Let’s keep this short and sweet! Hi, I’m Mike. I work in the Field group within the Biological Chemistry department. We are a group of carbohydrate chemists and biologists working on many aspects of sugars. I work on the plant enzymes involved in starch metabolism. Before working at JIC I studied undergraduate Biochemistry and Master’s level Chemical Biology at the University of Leeds. Outside the lab I enjoy cooking, playing for Norwich Rugby Club, cycling and listening to music.
My broad research interest is to understand the mechanistic basis of how the enormous biodiversity of shapes is generated during development and, in a longer temporal scale, during evolution. This, of course, requires understanding of how different levels of organization interact temporally and spatially: from genes to cells, from cells to tissues, from tissues to organs, from organs to organisms, and from organisms to populations. I graduated with a bachelor degree in Biology from UNAM (Universidad Nacional Autonoma de Mexico). There, I studied how the combinatorial action of groups of genes underlies the dynamical genetic regulatory network (GRN) that accounts for the cell fate specification during flower development. Elements of GRN are well conserved among flower plants, suggesting this module has been used during the evolution many times. Inspired by the fact that plant cells being intrinsically constraint to move or change neighbors nevertheless develop very complex shapes, I decided to continue my studies as a postgraduate investigating tissue development from a cellular perspective. Currently, my PhD research is mainly focused on two complementary aspects: cell polarity and cell dynamics during leaf morphogenesis. My PhD supervisors are Dr. Veronica Grieneisen and Prof. Enrico Coen. Outside the lab, I enjoy cooking (especially Mexican food!), gardening and travelling.
I’m Izzy and I’m a third year PhD student at JIC. I began my PhD working in the department of Molecular Microbiology (this title can sound a bit daunting, but really it just involves looking at bacteria). Since my PhD started my supervisor relocated to the University of Oxford – so now I’m a JIC student working undercover in the Oxford Department of Plant Sciences. Before moving to Norwich I lived in Hertfordshire, and I did my undergraduate degree at the University of Cambridge, specialising in Plant Sciences. At JIC I work on a microbe called Rhizobia leguminosarum, which is a bacteria that interacts with the roots of peas and other leguminous plants. This interaction involves the bacteria forming a symbiosis with the roots, and acting to ‘fix’ nitrogen from the air into a form that the plant can use. In return it receives sugars and other nutrients from the plant to give it the energy for this process. Outside of my PhD research I have been trying to make the most of as many different opportunities available to me whilst being a student in Norwich. I have strong interests in science communication and science policy, and how research and science education is represented and run in the UK.

## Your objective
List every university named in the researcher profiles. Use only the researcher profiles above; draw on no outside knowledge.

## Records provided
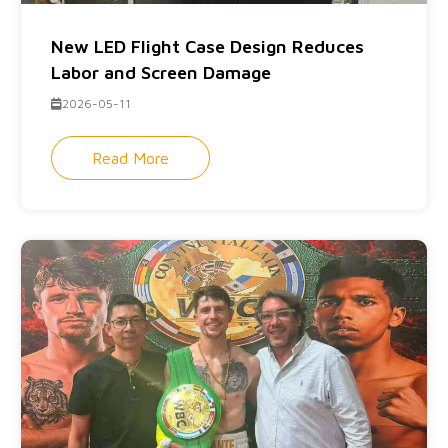
New LED Flight Case Design Reduces
Labor and Screen Damage
2026-05-11
Read More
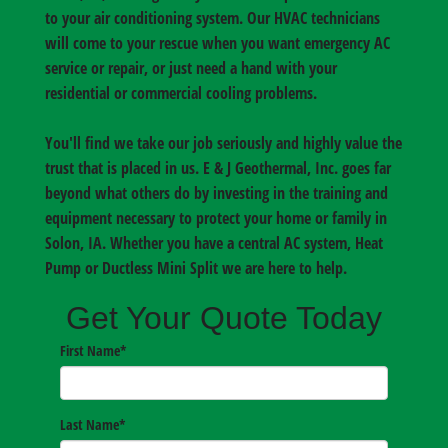
to your air conditioning system. Our HVAC technicians
will come to your rescue when you want emergency AC
service or repair, or just need a hand with your
residential or commercial cooling problems.
You'll find we take our job seriously and highly value the
trust that is placed in us. E & J Geothermal, Inc. goes far
beyond what others do by investing in the training and
equipment necessary to protect your home or family in
Solon, IA
. Whether you have a central AC system, Heat
Pump or Ductless Mini Split we are here to help.
Get Your Quote Today
First Name
*
Last Name
*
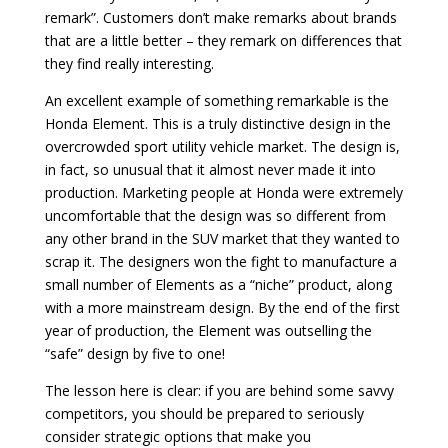
remark”. Customers don’t make remarks about brands
that are a little better – they remark on differences that
they find really interesting.
An excellent example of something remarkable is the
Honda Element. This is a truly distinctive design in the
overcrowded sport utility vehicle market. The design is,
in fact, so unusual that it almost never made it into
production. Marketing people at Honda were extremely
uncomfortable that the design was so different from
any other brand in the SUV market that they wanted to
scrap it. The designers won the fight to manufacture a
small number of Elements as a “niche” product, along
with a more mainstream design. By the end of the first
year of production, the Element was outselling the
“safe” design by five to one!
The lesson here is clear: if you are behind some savvy
competitors, you should be prepared to seriously
consider strategic options that make you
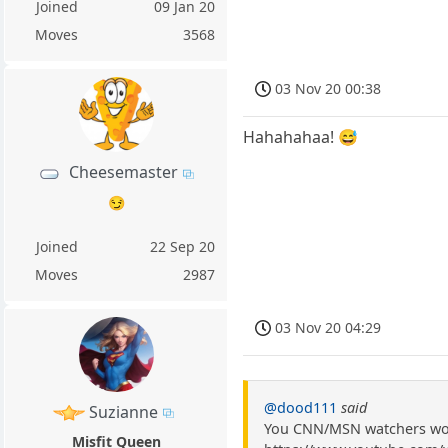
Joined
09 Jan 20
Moves
3568
03 Nov 20 00:38
Hahahahaa! 😅
Cheesemaster
😏
Joined
22 Sep 20
Moves
2987
03 Nov 20 04:29
@dood111
said
Suzianne
You CNN/MSN watchers wou
Misfit Queen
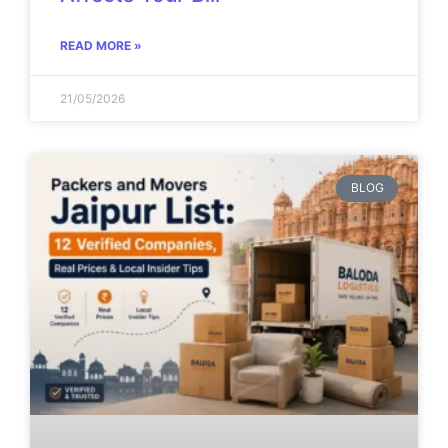
READ MORE »
21/05/2026
BLOG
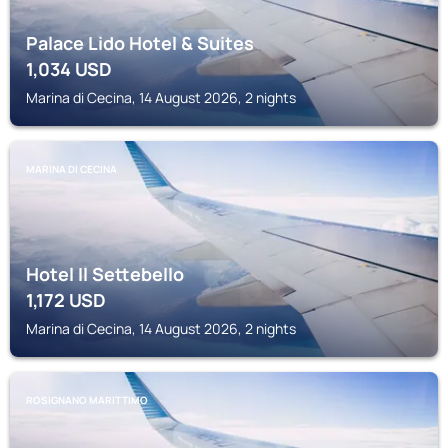
Palace Lido Hotel & Suites
1,034
USD
Marina di Cecina, 14 August 2026, 2 nights
MARINA DI CECINA
Hotel Il Settebello
1,172
USD
Marina di Cecina, 14 August 2026, 2 nights
ROSIGNANO MARITTIMO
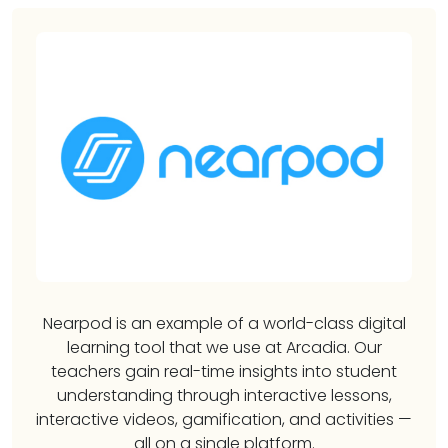
Nearpod is an example of a world-class digital
learning tool that we use at Arcadia. Our
teachers gain real-time insights into student
understanding through interactive lessons,
interactive videos, gamification, and activities —
all on a single platform.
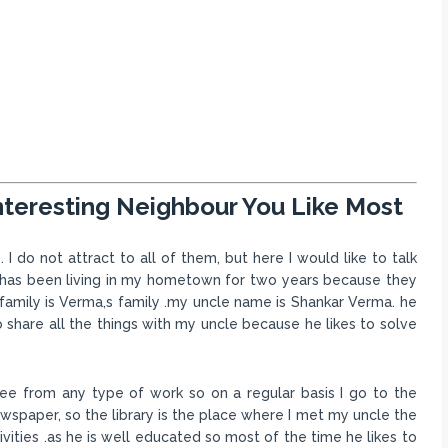
nteresting Neighbour You Like Most
I do not attract to all of them, but here I would like to talk
y has been living in my hometown for two years because they
family is Verma,s family .my uncle name is Shankar Verma. he
 to share all the things with my uncle because he likes to solve
free from any type of work so on a regular basis I go to the
ewspaper, so the library is the place where I met my uncle the
tivities .as he is well educated so most of the time he likes to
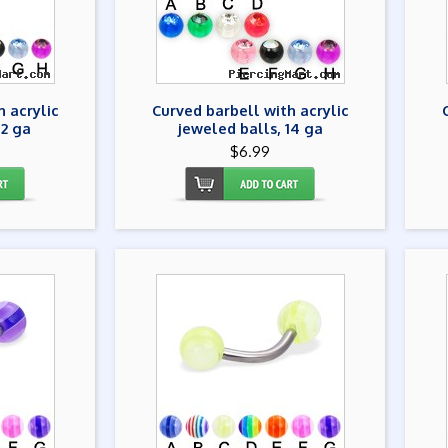
h acrylic
Curved barbell with acrylic
12 ga
jeweled balls, 14 ga
$6.99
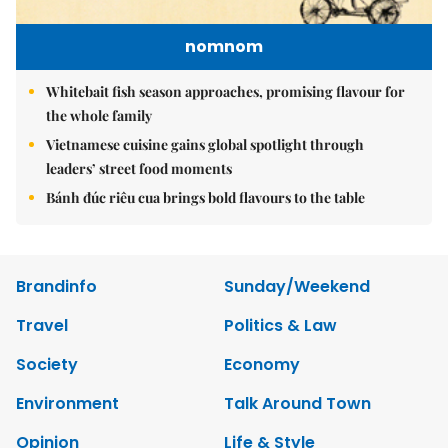
nomnom
Whitebait fish season approaches, promising flavour for
the whole family
Vietnamese cuisine gains global spotlight through
leaders’ street food moments
Bánh đúc riêu cua brings bold flavours to the table
Brandinfo
Sunday/Weekend
Travel
Politics & Law
Society
Economy
Environment
Talk Around Town
Opinion
Life & Style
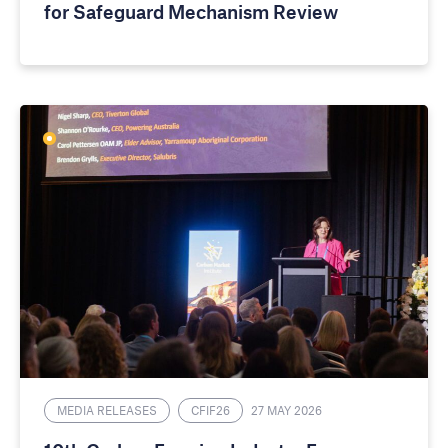
for Safeguard Mechanism Review
MEDIA RELEASES
CFIF26
27 MAY 2026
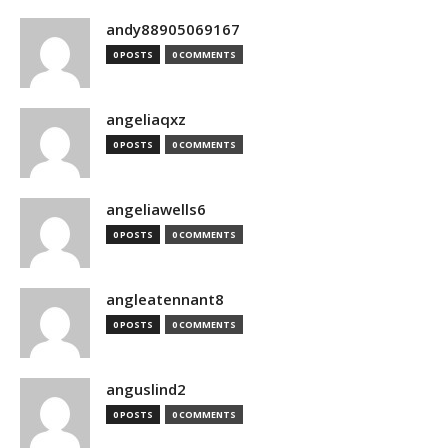
andy88905069167
0 POSTS
0 COMMENTS
angeliaqxz
0 POSTS
0 COMMENTS
angeliawells6
0 POSTS
0 COMMENTS
angleatennant8
0 POSTS
0 COMMENTS
anguslind2
0 POSTS
0 COMMENTS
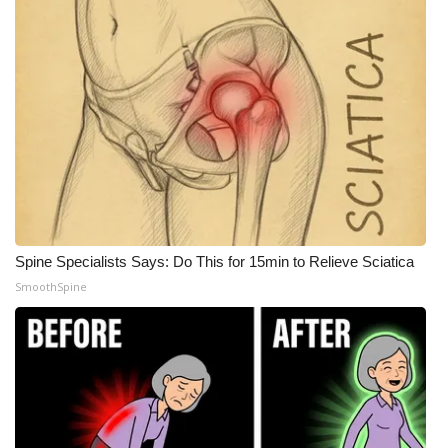
Meet the WCBI Team
Mobile App
WCBI – On-Air Guest Rules
ADVERTISE
Broadcast & Digital
Spine Specialists Says: Do This for 15min to Relieve Sciatica
Outdoor Media
SmoothSpine
Video Services of WCBI
WCBI Payment Portal
WCBI live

## Answer box
- University of Leeds
- UNAM (Universidad Nacional Autonoma de Mexico)
- University of Oxford
- University of Cambridge